Ух, какие тут страсти бурлят!
— Двойная доля! — тут же разорался папа-цвай. — Бластер в каждой руке, за бластер положена доля! Всё честно! Скажите, капитан!
— Вы даже на абордаж не явились, хотя вас звали! — плеснул топлива в огонь, старшина с ремонтно-бытовой палубы. — Скажите, капитан!
От каждого возгласа обращенного к нему, капитан заметно вздрагивал и страдальчески морщился.
— Полагаю, — произнес я. — Можно начать с одной доли для каждой из палуб, без необоснованных привилегий. Но, конечно, капитан и госпиталь, должны получить свое обеспечение первыми. И все участники абордажа получат две доли, тут я настаиваю.
— Да что ты такое говоришь, вообще⁈ — сдавленно, поражено до глубины души, произнес папа-цвай. — Что ты такое говоришь⁈ Как у тебя язык то поворачивается⁈
— Да я и повторить могу, — пожал я плечами. — Легко. Все участники абордажа получат две доли. А кто не участвовал — по одной.

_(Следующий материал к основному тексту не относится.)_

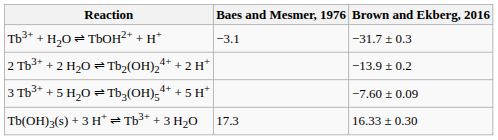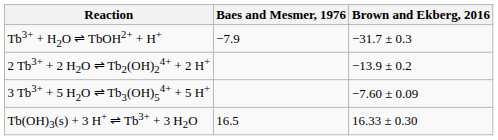Tb3+ + H2O ⇌ TbOH2+ + H+ | Baes and Mesmer, 1976: −3.1 -> −7.9
Tb(OH)3(s) + 3 H+ ⇌ Tb3+ + 3 H2O | Baes and Mesmer, 1976: 17.3 -> 16.5
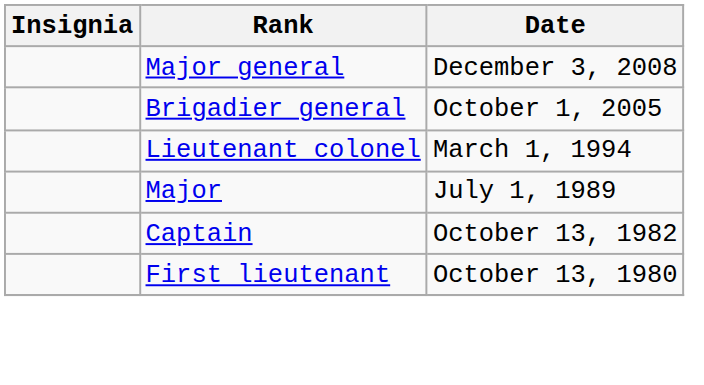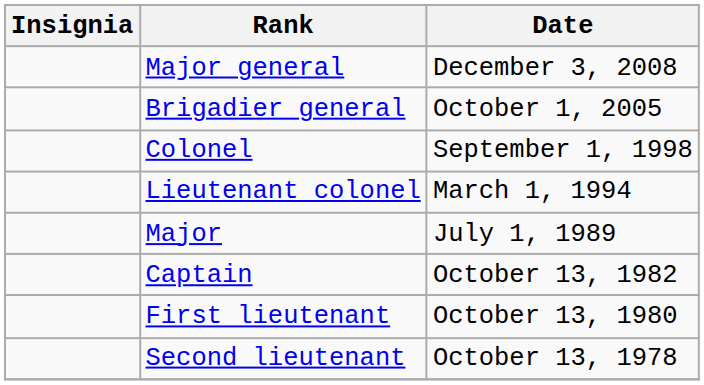+ row: Colonel | September 1, 1998
+ row: Second lieutenant | October 13, 1978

— Днищу слова не давали! — подорвался наконец со своего места разогретый докрасна папай-цвай.
— Посмотрите на него, как мы недовольны, — усмехнулся я. — А ты попробуй меня заткнуть. Двух рук-то тебе хватит, цвайхандер?
— Скажите ему, капитан! — истерично заорал цвайхандер капитану, тыкая в меня пальцем. — Скажите!
— Как вы все меня достали… — скорбно проговорил капитан, вытащил бластер из кобуры, приставил ствол себе к голове и нажал на спуск.